One review I read elsewhere online really hit the nail on the head when they said something along the lines of "Rollin’s best" but then that’s not saying much. I couldn’t agree more.
The movies plot in itself is a bit of an odd ball. No doubt inspired by the successes of ‘Manchester morgue’ and ‘Night of the living dead’ (and believe me the similarities stop there) Rollin adds to the list of original ways to create zombies, and being typically arrogant as the French so commonly are, decides that wine is the way forward, well the pesticides sprayed on the grapes at least which corrupt the local population.
The plot itself begins well enough as a young girl discovers the seemingly deserted town and then finds herself plunged, companioned only by a blind girl, into a nightmare surrounded by the hungry un-dead. Certainly this movie begins stronger than either of the other Rollin movies I’ve viewed; aside from the vag-cam opener of Zombie Lake of course ;). A decent use of the old village setting, a constant emphasis on isolation and a reasonably eerie score help the builds the atmosphere well. After a few brief encounters and a couple of twists in the plot the pace was moving along nicely. Sadly though, as I knew it would, eventually the movie runs out of momentum at around the 50-55 minute mark leaving you with that tedious last half an hour which kills off so many movies.

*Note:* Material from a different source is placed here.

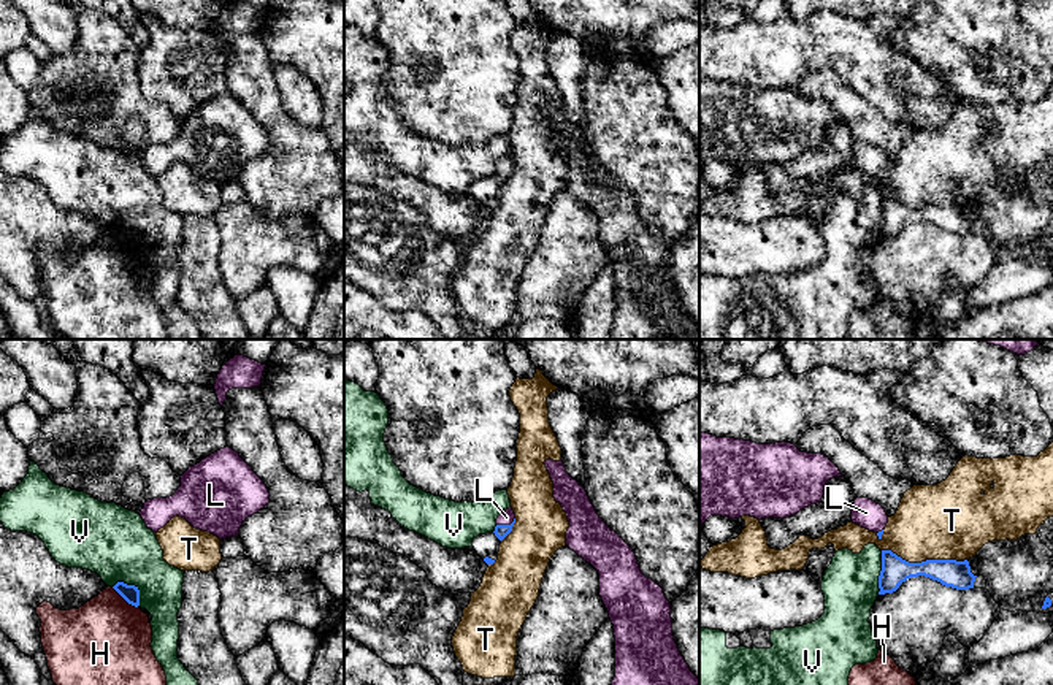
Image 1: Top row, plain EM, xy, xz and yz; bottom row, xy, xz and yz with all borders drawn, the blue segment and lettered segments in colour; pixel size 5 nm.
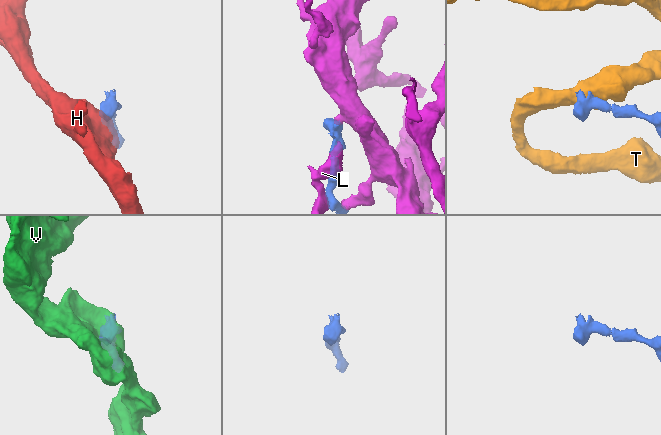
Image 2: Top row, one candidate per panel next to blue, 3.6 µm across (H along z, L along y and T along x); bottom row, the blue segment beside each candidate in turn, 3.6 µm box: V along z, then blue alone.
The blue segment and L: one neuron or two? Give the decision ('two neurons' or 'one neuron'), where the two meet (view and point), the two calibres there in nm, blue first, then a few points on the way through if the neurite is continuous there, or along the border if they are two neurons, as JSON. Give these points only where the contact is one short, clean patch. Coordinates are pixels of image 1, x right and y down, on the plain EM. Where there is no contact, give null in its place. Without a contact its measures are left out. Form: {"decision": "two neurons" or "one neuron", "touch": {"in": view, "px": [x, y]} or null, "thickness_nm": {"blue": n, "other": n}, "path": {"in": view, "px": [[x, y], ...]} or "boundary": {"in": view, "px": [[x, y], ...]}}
{"decision": "one neuron", "touch": {"in": "xz", "px": [506, 170]}, "thickness_nm": {"blue": 70, "other": 80}, "path": {"in": "xz", "px": [[501, 176], [506, 170], [506, 162]]}}

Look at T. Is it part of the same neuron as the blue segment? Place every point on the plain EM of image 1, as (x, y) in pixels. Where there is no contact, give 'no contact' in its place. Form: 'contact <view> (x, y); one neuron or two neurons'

I’m not going to completely write the movie off at this point though as there is one other point worth talking about, gore. I was amazed to tell you the truth, I had heard it was quite gory but didn’t really trust it, but it’s true, this movie does have some pretty decent gore scenes. As I say quite often, don’t expect a complete gore extravaganza but the odd scene here and there, including a decent decapitation about half way through, gives this movie the points it needs to claw its way into something worth watching.
Overall, all of the movies merits are discussed above, and whilst it might be Rollin’s best, it remains comfortably average. Still, be warned, despite some decent plot elements and the spattering of gore you must still endure countless scenes of lone women running from one place to another with very little going on in-between scenes and some embarrassingly scripted dialogue delivered by some less than amateur standard actors. As for me, if this is his best I’m staying well away from anything else which bares his name; that said I’ve made that statement before!